■ **Problem statement**
For this exercise, retype every record below exactly and keep the pictures out.

==== Information ====

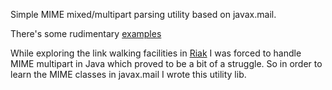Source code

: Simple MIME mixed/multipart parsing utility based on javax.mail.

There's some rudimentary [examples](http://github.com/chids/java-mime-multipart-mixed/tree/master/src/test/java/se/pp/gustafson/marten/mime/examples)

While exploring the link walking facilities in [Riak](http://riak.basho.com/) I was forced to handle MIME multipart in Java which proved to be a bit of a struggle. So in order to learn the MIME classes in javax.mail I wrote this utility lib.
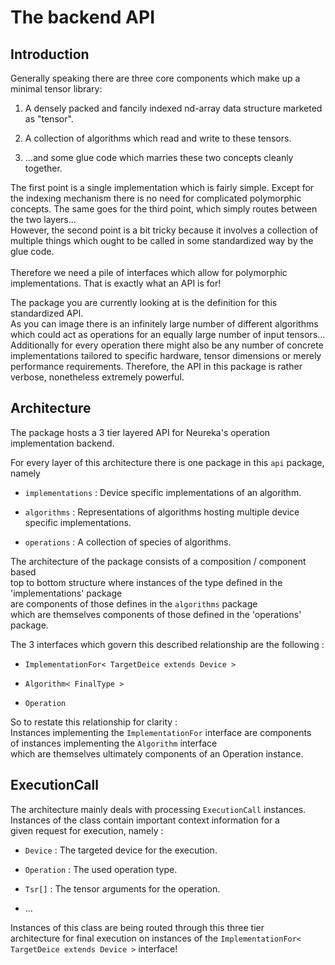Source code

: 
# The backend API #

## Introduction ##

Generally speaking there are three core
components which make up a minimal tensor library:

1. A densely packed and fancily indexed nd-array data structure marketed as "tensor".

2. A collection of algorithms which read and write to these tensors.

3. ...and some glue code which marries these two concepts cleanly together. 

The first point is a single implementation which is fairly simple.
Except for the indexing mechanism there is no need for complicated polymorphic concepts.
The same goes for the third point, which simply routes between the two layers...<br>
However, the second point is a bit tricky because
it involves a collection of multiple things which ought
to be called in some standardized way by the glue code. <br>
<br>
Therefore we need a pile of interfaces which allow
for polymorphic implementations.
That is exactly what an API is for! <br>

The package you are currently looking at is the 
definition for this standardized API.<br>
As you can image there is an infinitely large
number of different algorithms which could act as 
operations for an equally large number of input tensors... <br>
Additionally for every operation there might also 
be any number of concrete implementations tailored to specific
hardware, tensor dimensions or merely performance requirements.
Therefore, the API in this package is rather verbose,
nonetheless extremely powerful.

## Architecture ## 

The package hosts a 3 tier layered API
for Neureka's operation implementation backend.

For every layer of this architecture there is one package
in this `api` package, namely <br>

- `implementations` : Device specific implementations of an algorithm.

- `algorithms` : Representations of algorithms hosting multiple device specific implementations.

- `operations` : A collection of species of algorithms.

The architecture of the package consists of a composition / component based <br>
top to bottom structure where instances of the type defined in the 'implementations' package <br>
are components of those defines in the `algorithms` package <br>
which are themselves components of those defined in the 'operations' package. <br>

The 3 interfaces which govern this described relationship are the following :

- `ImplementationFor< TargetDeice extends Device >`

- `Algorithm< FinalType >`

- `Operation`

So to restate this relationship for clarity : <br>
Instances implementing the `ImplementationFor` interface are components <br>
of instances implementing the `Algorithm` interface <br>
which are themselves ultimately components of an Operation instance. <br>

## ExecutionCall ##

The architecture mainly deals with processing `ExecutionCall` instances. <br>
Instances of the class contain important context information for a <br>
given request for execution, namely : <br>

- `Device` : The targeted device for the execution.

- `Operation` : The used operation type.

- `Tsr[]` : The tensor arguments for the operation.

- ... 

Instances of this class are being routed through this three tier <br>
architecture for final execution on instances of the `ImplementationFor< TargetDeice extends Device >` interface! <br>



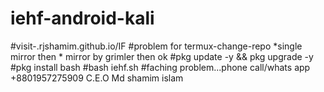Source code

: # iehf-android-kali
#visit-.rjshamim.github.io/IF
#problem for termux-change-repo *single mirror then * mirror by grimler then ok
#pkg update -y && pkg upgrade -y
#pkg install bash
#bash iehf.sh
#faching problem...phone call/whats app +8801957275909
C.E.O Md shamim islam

====

■ **Exercise output**
Source code

: Simple MIME mixed/multipart parsing utility based on javax.mail.

There's some rudimentary [examples](http://github.com/chids/java-mime-multipart-mixed/tree/master/src/test/java/se/pp/gustafson/marten/mime/examples)

While exploring the link walking facilities in [Riak](http://riak.basho.com/) I was forced to handle MIME multipart in Java which proved to be a bit of a struggle. So in order to learn the MIME classes in javax.mail I wrote this utility lib.
Source code

: 
# The backend API #

## Introduction ##

Generally speaking there are three core
components which make up a minimal tensor library:

1. A densely packed and fancily indexed nd-array data structure marketed as "tensor".

2. A collection of algorithms which read and write to these tensors.

3. ...and some glue code which marries these two concepts cleanly together. 

The first point is a single implementation which is fairly simple.
Except for the indexing mechanism there is no need for complicated polymorphic concepts.
The same goes for the third point, which simply routes between the two layers...<br>
However, the second point is a bit tricky because
it involves a collection of multiple things which ought
to be called in some standardized way by the glue code. <br>
<br>
Therefore we need a pile of interfaces which allow
for polymorphic implementations.
That is exactly what an API is for! <br>

The package you are currently looking at is the 
definition for this standardized API.<br>
As you can image there is an infinitely large
number of different algorithms which could act as 
operations for an equally large number of input tensors... <br>
Additionally for every operation there might also 
be any number of concrete implementations tailored to specific
hardware, tensor dimensions or merely performance requirements.
Therefore, the API in this package is rather verbose,
nonetheless extremely powerful.

## Architecture ## 

The package hosts a 3 tier layered API
for Neureka's operation implementation backend.

For every layer of this architecture there is one package
in this `api` package, namely <br>

- `implementations` : Device specific implementations of an algorithm.

- `algorithms` : Representations of algorithms hosting multiple device specific implementations.

- `operations` : A collection of species of algorithms.

The architecture of the package consists of a composition / component based <br>
top to bottom structure where instances of the type defined in the 'implementations' package <br>
are components of those defines in the `algorithms` package <br>
which are themselves components of those defined in the 'operations' package. <br>

The 3 interfaces which govern this described relationship are the following :

- `ImplementationFor< TargetDeice extends Device >`

- `Algorithm< FinalType >`

- `Operation`

So to restate this relationship for clarity : <br>
Instances implementing the `ImplementationFor` interface are components <br>
of instances implementing the `Algorithm` interface <br>
which are themselves ultimately components of an Operation instance. <br>

## ExecutionCall ##

The architecture mainly deals with processing `ExecutionCall` instances. <br>
Instances of the class contain important context information for a <br>
given request for execution, namely : <br>

- `Device` : The targeted device for the execution.

- `Operation` : The used operation type.

- `Tsr[]` : The tensor arguments for the operation.

- ... 

Instances of this class are being routed through this three tier <br>
architecture for final execution on instances of the `ImplementationFor< TargetDeice extends Device >` interface! <br>



Source code

: # iehf-android-kali
#visit-.rjshamim.github.io/IF
#problem for termux-change-repo *single mirror then * mirror by grimler then ok
#pkg update -y && pkg upgrade -y
#pkg install bash
#bash iehf.sh
#faching problem...phone call/whats app +8801957275909
C.E.O Md shamim islam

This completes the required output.